**READING TEXT:**
Although in our series no major postoperative bleeding has been described, probably due to accurate management of the nasal vessels, I underline how this complication can represent a significant problem, especially in the early weeks after surgery.
The presence of crusting is not to be considered as a complication, representing the natural way nature heals.
RESULTS
I reported an overall failure rate of about 8% in a series of more than 100 cases of reconstruction of large skull base defects for different conditions, most of these regarding the anterior cranial fossa. However, if we analyze the data according to the time course, it is understood that the rate of CSF leaks in the last 5 years is less than 2%. This is due mostly to the standardization of the technique and to the refinement of the surgical details and secondarily to the learning curve of the surgeons.
By selecting my evaluation of middle and posterior cranial fossa reconstructions, I observed a similar rate of recurrence. This suggests that, if the technique is well applied and the patient selection well conducted, an avascular reconstruction is possible and effective also in these areas (Fig. 41.10).









Figure 41.10 Endoscopic endonasal skull base reconstruction after resection of sinonasal malignancies encroaching on the anterior skull base. Contrast enhancement T1-weighted MR scan in coronal (A) and sagittal (B) view of an intestinal- type adenocarcinoma (ITAC) with intracranial extension (T4bN0M0), marked in the figures with black asterisk, that underwent an endoscopic resection with transnasal craniectomy (ERTC). Postoperative T2-weighted MR scan in coronal (C) and sagittal (D) view, showing the skull base reconstruction (white arrows). 3D-VIBE sequence MR scan in coronal (E) and sagittal (F) view of the left olfactory esthesioneuroblastoma (T4bN0M0), marked in the figures with black asterisk, that underwent an endoscopic resection with transnasal craniectomy (ERTC). Postoperative 3D-VIBE sequence MR scan in coronal (G) and sagittal (H) view, showing the skull base reconstruction (white arrows).
PEARLS
· Whenever possible, autologous materials are preferred due to good biologic integration.
· Creation of an epidural space in order to place the second layer (intracranial extradural). This maneuver is better performed before opening the dura.
· Placement of the grafts as accurately as possible, 30% size larger than the dural defect. Fill all the dead spaces with autologous materials (adipose tissue, muscle, fascia).
· Accurate post-op management with CT scan and serial endoscopic evaluations is critical for good healing.
PITFALLS
· Revision surgery calls for careful examination in order to accurately plan the surgical procedure and identify possible risky points.
· Optimal exposure of the surgical defect with clear identification of the borders and smoothing of the surrounding bone is essential.

[Chart-based quiz items]
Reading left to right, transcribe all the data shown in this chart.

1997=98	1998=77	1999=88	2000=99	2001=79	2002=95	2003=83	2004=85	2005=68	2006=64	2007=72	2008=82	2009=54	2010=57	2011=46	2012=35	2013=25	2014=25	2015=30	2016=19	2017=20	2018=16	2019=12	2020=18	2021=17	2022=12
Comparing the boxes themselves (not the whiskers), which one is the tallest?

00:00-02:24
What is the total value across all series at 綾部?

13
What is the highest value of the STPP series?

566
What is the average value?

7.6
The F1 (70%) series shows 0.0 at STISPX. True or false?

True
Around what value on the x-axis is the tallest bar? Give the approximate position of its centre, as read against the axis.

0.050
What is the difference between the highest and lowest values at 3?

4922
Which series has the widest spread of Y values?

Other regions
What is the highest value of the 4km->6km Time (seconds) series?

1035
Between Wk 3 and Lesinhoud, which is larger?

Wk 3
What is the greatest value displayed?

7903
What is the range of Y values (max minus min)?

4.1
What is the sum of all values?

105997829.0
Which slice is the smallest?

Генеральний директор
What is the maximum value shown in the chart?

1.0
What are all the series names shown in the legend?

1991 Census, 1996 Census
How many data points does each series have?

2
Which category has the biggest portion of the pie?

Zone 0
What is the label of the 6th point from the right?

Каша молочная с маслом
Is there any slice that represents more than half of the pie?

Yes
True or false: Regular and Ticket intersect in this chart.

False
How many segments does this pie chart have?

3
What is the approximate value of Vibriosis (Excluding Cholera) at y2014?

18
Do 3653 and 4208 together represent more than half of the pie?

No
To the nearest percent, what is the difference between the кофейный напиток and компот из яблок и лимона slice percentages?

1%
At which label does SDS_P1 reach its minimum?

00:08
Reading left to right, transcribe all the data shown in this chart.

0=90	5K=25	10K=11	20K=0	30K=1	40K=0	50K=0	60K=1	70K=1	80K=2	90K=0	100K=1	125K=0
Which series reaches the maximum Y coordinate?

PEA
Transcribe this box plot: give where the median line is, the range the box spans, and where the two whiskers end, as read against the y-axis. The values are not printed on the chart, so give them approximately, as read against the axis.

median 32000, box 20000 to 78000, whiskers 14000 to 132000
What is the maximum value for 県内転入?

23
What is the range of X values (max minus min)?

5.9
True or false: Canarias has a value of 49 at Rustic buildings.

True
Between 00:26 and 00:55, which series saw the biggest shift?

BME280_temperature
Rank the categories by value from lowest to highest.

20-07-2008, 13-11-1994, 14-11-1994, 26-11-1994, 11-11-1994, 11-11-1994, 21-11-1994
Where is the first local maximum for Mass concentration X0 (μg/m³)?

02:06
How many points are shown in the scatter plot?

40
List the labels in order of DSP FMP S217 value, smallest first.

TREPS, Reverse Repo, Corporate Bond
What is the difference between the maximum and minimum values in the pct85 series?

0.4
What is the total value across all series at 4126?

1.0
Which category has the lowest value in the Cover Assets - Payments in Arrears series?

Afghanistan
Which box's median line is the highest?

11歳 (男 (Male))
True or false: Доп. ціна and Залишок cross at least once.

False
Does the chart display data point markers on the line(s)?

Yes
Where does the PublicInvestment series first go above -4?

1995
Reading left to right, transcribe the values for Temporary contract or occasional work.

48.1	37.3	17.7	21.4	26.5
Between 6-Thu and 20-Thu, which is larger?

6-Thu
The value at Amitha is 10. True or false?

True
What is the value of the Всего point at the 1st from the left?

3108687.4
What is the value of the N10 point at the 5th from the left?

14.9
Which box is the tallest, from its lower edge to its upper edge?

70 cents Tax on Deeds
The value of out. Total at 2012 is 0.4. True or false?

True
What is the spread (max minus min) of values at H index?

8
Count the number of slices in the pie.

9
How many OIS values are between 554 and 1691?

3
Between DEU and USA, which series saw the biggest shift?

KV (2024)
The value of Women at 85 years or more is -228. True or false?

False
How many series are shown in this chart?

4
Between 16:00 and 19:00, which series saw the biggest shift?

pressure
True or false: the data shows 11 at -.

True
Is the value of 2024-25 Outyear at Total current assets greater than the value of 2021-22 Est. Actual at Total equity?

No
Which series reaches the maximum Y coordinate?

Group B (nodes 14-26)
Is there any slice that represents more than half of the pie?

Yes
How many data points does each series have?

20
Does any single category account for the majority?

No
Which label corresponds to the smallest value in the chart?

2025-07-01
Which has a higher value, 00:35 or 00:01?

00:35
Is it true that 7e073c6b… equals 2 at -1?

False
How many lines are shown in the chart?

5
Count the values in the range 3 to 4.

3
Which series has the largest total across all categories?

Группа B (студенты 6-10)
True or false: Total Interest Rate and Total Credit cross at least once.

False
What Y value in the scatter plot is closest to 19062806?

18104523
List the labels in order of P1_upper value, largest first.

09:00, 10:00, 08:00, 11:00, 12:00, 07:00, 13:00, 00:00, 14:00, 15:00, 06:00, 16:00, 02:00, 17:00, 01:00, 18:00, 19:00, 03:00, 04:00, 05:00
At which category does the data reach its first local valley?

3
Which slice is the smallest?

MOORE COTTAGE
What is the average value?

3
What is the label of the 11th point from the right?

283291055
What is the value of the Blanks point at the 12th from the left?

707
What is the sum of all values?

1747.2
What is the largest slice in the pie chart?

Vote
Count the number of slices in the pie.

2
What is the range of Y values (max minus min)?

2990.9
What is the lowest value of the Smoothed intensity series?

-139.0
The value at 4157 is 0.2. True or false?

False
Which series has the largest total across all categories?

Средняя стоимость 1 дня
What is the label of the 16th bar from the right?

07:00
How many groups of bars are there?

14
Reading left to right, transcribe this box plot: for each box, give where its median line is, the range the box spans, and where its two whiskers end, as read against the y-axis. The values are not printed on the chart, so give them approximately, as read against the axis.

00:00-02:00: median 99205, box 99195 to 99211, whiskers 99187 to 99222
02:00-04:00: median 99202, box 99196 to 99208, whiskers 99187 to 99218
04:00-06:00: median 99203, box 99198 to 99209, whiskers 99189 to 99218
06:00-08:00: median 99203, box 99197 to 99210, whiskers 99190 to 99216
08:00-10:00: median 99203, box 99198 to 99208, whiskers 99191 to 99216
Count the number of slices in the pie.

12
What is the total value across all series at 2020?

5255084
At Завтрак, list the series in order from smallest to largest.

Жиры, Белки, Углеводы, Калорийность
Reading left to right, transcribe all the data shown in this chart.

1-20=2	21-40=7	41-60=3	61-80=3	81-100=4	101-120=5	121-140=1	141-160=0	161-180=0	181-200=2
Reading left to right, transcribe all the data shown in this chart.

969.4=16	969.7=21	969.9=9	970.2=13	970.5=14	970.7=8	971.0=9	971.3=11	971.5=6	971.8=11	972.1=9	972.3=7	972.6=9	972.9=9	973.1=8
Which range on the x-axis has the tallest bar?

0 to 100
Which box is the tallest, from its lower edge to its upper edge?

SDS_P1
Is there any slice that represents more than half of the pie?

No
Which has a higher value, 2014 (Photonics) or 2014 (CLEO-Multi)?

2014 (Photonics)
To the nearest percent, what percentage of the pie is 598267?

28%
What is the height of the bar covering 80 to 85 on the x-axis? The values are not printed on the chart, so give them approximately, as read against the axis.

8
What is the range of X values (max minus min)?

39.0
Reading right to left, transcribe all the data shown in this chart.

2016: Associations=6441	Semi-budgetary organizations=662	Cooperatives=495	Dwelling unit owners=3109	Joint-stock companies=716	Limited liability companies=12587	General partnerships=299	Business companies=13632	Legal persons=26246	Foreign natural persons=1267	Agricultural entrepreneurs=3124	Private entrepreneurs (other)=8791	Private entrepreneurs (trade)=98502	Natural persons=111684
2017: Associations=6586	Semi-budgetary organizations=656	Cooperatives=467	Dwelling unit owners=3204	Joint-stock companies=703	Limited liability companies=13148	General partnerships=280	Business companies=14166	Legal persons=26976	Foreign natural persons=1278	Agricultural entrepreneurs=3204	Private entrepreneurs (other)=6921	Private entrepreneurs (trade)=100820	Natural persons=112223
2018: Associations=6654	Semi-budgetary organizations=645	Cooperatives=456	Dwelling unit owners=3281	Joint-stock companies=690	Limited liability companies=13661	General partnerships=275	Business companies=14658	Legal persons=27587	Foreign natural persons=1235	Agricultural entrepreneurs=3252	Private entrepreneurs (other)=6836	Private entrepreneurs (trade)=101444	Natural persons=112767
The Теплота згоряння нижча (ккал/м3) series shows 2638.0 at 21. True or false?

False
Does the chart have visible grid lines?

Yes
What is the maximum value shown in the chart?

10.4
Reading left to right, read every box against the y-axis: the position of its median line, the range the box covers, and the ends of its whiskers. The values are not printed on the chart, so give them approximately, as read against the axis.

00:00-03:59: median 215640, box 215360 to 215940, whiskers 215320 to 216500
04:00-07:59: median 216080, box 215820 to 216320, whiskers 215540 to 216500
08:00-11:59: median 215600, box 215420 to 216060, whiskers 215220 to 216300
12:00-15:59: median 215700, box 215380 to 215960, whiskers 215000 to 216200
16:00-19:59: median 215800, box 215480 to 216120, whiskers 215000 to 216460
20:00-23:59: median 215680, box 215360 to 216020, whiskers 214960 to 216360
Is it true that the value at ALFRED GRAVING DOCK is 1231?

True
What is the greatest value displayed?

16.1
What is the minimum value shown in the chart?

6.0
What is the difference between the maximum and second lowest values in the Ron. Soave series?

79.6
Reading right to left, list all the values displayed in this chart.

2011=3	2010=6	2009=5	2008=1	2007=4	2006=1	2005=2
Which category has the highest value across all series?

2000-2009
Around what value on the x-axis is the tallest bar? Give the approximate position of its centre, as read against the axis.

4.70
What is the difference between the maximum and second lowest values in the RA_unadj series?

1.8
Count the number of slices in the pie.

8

**WHAT YOU WILL DO:**
1: According to the skull base reconstruction text, what has the rate of CSF leaks been over the last 5 years?
2: Translate this sentence from the skull base reconstruction text into Spanish: "The presence of crusting is not to be considered as a complication, representing the natural way nature heals."
3: Condense the paragraph of the skull base reconstruction text that begins "I reported an overall failure rate" into a shorter version that keeps its main facts.
Rely only on the skull base reconstruction text for your answers.

**WRITTEN ANSWERS:**
1: Less than 2%.

2: La presencia de costras no debe considerarse una complicación, ya que representa la forma natural en que la naturaleza cura.

3: In more than 100 reconstructions of large skull base defects, mostly in the anterior cranial fossa, the overall failure rate was about 8%. Over the last 5 years, CSF leaks have dropped below 2%. This is mainly due to a standardized technique and refined surgical details, and secondarily to the surgeons' learning curve.